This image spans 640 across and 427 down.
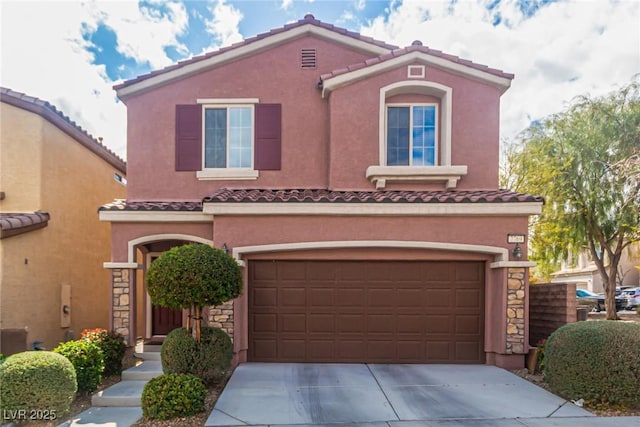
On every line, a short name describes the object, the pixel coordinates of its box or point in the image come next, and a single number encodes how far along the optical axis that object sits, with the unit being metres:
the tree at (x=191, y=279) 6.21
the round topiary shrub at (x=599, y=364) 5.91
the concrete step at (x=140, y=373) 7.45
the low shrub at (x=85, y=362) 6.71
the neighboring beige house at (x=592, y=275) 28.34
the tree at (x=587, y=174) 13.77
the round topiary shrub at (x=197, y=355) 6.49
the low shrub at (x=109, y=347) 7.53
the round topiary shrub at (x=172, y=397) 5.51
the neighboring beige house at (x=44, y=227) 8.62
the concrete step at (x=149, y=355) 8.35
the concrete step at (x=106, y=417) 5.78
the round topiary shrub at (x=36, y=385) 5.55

##########

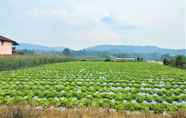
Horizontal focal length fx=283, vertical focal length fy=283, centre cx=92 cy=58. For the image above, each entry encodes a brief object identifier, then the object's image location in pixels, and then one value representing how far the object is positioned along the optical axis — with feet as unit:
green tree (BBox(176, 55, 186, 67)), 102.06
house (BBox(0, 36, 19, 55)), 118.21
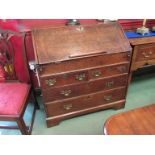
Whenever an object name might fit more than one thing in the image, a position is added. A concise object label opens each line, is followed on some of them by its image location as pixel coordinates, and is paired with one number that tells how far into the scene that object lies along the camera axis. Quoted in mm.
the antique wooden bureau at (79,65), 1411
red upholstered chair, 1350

##########

[What the task asks] Working through the data above, find every line holding "optical" and copy it.

[Problem solution]
On every line, a short name describes the object, the pixel coordinates of its box or point in the image come next, and a single number encodes how far along the optical axis that object sits, with the unit being metres:
Horizontal focal length fx=283, vertical focal length fy=283, centre cx=92 cy=58. For the image above, each entry encodes a brief object identifier, then the object's image location in pixels, and then one value representing how far the object is positioned along the optical axis — with feet as unit:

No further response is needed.